A British Airways spokesman said the airline welcomed the decision but was 'extremely concerned at the restrictions that have been imposed. We should be free to set the number of flights and we will be challenging the conditions with the appropriate authorities'. It is thought that these would include the European Commission and the French courts.

John MacGregor, the Secretary of State for Transport, also welcomed Mr Bosson's words as 'a good start' but said he would 'be examining closely any conditions for the future and working closely with the EC to get discriminatory constraints removed'.

BA and Air UK announced earlier this month that they would fly into Orly on 16 May despite a French refusal to give them landing rights. BA scheduled six flights from Heathrow for itself and TAT, a regional airline in which it has a 49 per cent stake, while Air UK planned five flights to and from Stansted. The row, defused by negotiations between London and Paris at the last minute, centred on a European Commission decision in April ordering France to let other airlines use Orly. Air France was given permission to fly to Heathrow from Orly last October but has not yet taken up the option.

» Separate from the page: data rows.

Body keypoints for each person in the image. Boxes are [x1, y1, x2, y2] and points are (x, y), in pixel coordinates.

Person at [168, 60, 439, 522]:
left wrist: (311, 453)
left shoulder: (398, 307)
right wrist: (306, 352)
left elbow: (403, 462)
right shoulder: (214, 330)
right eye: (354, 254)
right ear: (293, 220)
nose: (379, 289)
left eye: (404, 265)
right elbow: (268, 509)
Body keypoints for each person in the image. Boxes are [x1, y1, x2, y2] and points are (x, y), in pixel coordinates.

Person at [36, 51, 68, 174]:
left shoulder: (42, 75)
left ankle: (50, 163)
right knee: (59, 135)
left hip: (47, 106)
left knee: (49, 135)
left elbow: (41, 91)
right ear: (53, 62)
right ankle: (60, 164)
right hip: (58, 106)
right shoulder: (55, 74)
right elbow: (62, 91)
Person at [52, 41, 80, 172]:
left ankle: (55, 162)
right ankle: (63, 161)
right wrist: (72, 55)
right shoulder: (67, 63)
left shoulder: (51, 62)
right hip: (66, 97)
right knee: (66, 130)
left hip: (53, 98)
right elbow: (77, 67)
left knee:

Mr Bosson's announcement came after talks over the weekend with Mr MacGregor, but the exact terms of his statement took the

British by surprise. Mr MacGregor is believed to have told Mr Bosson that the UK believed that under the terms of the EC's third aviation package, it was illegal to impose any conditions that discriminated in favour of any airline.

Apart from the limitations on the number of flights, the French authorities insisted that no airline could operate flights with aircraft with less than a 200-seat capacity from the summer of 1995. This would be particularly harmful for Air UK, which operates smaller Fokkers into Paris. British Airways operates wide-bodied Boeing 767s between Heathrow and Paris Charles de Gaulle airport and smaller Boeing 737s from Gatwick.

A Department of Transport spokesman said this condition was discriminatory because it applied only to flights between London and Orly. 'The French can say they have a major environmental problem at Orly to justify this, but they would then have to apply the restriction to internal flights as well,' he said.

The spokesman said BA had three main concerns: the limit on the number of flights; the conditions on aircraft size; and the suggestion that British Airways and TAT should be considered as one airline. Many TAT planes have been painted in BA livery and TAT uses BA flight numbers on international routes.

One advantage of Orly is that it allows direct access to the domestic network of Air Inter, a subsidiary of Air France - TAT has won permission to operate Orly-Marseilles and Orly-Toulouse flights, challenging Air Inter's monopoly. Being south of Paris, the airport also serves the part of the Paris basin the furthest from the Channel tunnel rail terminus at the Gare du Nord. Inhabitants of that part of the basin are expected to prefer flying to taking the train when travelling to Britain if they can use Orly.